Alibaba releases open-source Qwen3-Next model with 10x power, long context and lower costs
Alibaba has introduced Qwen3-Next, a new generation of open-source large language models claimed to be ten times more powerful and ten times cheaper to build than their predecessor. The release includes two variants, Qwen3-Next-Instruct and Qwen3-Next-Thinking, both under the Apache 2.0 license and available on Hugging Face, ModelScope, Kaggle, Alibaba Cloud, and Qwen Chat.
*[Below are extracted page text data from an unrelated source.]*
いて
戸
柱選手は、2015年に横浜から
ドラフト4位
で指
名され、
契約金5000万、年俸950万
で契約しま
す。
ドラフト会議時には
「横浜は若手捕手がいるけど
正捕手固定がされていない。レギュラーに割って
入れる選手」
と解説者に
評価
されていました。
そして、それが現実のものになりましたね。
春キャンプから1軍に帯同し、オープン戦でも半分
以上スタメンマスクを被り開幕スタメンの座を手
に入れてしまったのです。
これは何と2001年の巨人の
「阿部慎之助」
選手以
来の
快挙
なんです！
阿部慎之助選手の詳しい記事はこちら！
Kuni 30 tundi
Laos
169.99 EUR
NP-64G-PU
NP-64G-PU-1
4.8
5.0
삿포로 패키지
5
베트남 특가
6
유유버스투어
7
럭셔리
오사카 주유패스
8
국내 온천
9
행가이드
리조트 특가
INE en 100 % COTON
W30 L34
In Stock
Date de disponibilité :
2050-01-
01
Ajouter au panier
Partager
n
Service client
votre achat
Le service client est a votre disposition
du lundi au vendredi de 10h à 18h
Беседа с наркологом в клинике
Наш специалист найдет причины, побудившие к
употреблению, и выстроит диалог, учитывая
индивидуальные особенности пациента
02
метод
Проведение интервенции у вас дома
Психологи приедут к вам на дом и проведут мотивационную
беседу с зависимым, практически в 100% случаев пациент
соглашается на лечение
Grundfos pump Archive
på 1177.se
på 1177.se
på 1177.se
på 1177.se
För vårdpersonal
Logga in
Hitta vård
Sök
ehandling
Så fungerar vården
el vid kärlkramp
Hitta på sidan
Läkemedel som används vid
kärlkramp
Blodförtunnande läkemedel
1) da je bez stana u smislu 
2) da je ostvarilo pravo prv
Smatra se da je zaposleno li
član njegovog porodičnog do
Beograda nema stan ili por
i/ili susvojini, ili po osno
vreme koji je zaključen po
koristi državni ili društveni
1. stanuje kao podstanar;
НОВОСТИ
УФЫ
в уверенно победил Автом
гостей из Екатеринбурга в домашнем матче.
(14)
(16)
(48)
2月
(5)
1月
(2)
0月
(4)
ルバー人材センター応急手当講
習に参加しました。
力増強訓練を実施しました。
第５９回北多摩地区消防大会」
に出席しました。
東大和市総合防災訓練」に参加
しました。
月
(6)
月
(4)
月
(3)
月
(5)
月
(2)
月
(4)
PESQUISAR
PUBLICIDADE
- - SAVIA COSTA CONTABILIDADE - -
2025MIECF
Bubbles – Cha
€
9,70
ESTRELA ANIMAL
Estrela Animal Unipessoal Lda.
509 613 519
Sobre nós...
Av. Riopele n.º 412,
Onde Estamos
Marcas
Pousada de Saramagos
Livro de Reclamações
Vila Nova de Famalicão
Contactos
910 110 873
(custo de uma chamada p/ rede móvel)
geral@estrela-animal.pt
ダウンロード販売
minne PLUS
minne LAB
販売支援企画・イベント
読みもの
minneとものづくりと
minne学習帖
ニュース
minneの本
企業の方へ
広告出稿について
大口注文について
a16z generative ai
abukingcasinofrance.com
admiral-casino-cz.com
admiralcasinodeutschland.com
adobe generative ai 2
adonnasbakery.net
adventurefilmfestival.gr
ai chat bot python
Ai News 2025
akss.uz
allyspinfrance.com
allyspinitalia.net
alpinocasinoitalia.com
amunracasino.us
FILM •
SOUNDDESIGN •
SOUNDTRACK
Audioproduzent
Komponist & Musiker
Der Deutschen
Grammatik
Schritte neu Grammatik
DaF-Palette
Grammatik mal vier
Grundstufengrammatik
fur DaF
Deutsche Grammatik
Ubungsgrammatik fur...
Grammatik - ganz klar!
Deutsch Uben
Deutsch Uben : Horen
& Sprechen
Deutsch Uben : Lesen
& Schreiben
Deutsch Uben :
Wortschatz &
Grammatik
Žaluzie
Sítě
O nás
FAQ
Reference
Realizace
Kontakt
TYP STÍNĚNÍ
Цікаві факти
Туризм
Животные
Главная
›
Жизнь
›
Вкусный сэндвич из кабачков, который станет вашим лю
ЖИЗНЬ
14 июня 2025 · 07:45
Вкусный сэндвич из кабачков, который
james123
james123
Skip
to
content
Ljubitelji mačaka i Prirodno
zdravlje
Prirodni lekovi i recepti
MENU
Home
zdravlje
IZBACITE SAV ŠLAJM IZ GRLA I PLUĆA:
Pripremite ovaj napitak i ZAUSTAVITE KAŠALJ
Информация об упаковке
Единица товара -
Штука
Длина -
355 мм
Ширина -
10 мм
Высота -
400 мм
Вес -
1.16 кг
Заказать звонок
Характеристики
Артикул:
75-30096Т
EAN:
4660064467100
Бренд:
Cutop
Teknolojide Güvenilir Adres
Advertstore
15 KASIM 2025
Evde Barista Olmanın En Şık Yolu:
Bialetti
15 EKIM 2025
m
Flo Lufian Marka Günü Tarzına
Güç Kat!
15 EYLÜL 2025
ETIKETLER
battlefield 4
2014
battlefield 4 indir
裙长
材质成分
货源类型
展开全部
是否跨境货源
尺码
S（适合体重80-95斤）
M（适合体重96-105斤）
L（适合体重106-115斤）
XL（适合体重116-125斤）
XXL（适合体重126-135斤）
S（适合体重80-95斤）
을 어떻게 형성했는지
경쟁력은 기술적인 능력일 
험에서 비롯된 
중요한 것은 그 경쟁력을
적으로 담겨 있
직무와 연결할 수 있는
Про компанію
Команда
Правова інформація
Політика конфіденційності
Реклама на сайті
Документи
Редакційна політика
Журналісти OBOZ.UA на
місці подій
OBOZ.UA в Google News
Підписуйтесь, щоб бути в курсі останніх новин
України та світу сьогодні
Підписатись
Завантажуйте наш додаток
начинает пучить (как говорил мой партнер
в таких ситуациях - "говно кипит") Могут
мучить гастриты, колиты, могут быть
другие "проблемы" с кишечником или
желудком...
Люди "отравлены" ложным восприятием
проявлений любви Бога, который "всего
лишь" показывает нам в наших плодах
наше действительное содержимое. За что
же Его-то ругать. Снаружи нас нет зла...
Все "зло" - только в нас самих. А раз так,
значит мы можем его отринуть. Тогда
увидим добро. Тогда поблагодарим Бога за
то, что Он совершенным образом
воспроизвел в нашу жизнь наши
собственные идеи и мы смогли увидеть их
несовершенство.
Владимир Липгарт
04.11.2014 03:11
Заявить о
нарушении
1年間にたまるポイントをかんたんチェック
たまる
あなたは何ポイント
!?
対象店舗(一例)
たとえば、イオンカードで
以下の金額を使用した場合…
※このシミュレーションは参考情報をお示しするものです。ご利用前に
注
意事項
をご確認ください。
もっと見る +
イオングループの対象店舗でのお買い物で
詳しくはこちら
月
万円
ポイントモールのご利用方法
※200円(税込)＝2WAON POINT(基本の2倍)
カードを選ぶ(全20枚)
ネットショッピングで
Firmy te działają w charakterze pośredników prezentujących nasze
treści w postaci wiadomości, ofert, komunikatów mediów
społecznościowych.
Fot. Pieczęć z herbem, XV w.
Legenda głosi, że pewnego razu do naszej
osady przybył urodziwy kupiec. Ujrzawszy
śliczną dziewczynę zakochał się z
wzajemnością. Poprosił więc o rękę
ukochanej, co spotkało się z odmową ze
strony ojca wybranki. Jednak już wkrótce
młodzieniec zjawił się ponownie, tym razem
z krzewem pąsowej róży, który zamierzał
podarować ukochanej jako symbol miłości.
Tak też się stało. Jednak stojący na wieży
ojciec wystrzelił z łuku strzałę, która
Qwen3-Next uses a hybrid architecture combining Gated DeltaNet for fast processing and Gated Attention for reasoning accuracy. Only 3 billion of its 80 billion parameters are activated per token, improving efficiency. It also expands its Mixture-of-Experts design to 512 experts, up from 128 in Qwen3, balancing performance and cost. The models support a native 256,000-token context window and can handle up to one million tokens with RoPE scaling, while offering at least 25 percent lower pricing than Qwen3-235B on Alibaba Cloud.
Additional features include native multi-token prediction for faster inference, updated normalization for more stable training, and major throughput improvements on long contexts. The models are integrated with Hugging Face Transformers, SGLang, vLLM, and Qwen-Agent, and can run at 80 billion parameters on a single Nvidia H200 GPU.